Brief ▸
Exactly the lines from the opening of the records through the line containing "against Iran, Moscow" should be copied, with both included.

*** Provided information ***

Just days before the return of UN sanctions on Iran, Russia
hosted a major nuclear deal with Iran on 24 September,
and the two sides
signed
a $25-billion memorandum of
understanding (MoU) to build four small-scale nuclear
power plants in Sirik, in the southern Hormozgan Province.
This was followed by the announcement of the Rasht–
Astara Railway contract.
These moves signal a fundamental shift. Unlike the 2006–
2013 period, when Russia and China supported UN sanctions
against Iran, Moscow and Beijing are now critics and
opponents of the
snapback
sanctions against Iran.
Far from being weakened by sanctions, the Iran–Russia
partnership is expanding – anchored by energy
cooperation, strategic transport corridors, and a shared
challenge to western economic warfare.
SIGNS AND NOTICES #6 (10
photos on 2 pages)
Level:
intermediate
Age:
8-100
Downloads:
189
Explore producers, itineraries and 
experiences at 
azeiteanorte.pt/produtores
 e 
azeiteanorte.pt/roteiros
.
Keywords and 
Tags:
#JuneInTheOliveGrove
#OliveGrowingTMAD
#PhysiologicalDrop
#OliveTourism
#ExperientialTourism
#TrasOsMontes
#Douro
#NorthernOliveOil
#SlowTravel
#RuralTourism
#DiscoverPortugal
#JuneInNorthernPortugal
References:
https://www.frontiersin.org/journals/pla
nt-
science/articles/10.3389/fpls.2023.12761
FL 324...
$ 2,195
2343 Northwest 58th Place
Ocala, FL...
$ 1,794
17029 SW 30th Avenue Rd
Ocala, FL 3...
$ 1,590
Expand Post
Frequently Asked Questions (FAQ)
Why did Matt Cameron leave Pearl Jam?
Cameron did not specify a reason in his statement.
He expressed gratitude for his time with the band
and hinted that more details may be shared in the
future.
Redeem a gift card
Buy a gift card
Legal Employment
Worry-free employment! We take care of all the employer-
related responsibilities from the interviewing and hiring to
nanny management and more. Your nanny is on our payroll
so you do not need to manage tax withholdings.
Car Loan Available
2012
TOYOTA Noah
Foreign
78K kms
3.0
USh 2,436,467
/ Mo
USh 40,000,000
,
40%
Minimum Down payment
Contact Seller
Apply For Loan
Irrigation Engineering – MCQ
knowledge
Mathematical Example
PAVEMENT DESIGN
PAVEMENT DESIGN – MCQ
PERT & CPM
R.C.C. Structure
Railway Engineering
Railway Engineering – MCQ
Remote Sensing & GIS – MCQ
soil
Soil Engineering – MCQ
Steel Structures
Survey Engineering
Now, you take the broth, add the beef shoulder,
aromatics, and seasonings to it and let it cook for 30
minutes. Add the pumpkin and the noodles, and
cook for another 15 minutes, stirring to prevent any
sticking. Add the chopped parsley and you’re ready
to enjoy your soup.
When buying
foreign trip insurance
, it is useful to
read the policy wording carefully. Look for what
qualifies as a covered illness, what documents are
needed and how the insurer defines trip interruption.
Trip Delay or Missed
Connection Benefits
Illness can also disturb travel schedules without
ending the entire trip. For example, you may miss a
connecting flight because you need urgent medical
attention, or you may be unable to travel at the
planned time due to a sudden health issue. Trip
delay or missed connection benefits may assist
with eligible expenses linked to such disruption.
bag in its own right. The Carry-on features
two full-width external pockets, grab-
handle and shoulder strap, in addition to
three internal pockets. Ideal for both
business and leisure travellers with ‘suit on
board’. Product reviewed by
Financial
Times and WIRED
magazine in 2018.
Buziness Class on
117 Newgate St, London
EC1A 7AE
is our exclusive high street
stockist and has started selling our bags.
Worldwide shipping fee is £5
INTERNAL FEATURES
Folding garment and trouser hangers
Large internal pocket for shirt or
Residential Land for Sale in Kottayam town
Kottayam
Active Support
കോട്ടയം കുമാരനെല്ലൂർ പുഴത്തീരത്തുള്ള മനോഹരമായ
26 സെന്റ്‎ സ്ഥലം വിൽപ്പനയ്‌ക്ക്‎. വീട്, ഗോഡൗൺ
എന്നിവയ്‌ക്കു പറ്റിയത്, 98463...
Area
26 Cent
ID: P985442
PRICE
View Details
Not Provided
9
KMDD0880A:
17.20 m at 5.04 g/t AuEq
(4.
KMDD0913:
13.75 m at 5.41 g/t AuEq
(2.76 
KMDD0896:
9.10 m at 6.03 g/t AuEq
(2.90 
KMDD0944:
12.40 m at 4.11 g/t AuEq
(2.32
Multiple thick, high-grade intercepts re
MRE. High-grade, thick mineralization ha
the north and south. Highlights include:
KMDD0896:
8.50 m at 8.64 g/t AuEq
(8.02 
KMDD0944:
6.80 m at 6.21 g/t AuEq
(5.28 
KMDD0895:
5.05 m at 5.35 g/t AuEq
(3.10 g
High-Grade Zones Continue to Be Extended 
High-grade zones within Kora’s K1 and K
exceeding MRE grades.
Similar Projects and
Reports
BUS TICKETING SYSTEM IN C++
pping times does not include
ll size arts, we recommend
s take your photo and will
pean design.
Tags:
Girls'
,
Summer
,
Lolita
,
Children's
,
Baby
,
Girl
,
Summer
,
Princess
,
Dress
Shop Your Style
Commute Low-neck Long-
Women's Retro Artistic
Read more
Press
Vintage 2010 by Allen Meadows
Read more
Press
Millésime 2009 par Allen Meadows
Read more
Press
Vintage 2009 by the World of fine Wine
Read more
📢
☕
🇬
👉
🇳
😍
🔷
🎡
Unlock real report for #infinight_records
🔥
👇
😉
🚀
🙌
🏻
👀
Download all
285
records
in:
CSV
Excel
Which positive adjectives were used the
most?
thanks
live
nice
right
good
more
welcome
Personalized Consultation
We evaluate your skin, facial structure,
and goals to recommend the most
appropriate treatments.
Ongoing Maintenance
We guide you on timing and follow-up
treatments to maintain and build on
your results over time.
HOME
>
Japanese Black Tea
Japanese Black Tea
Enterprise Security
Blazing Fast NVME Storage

***

Response to this task ▸
Just days before the return of UN sanctions on Iran, Russia
hosted a major nuclear deal with Iran on 24 September,
and the two sides
signed
a $25-billion memorandum of
understanding (MoU) to build four small-scale nuclear
power plants in Sirik, in the southern Hormozgan Province.
This was followed by the announcement of the Rasht–
Astara Railway contract.
These moves signal a fundamental shift. Unlike the 2006–
2013 period, when Russia and China supported UN sanctions
against Iran, Moscow and Beijing are now critics and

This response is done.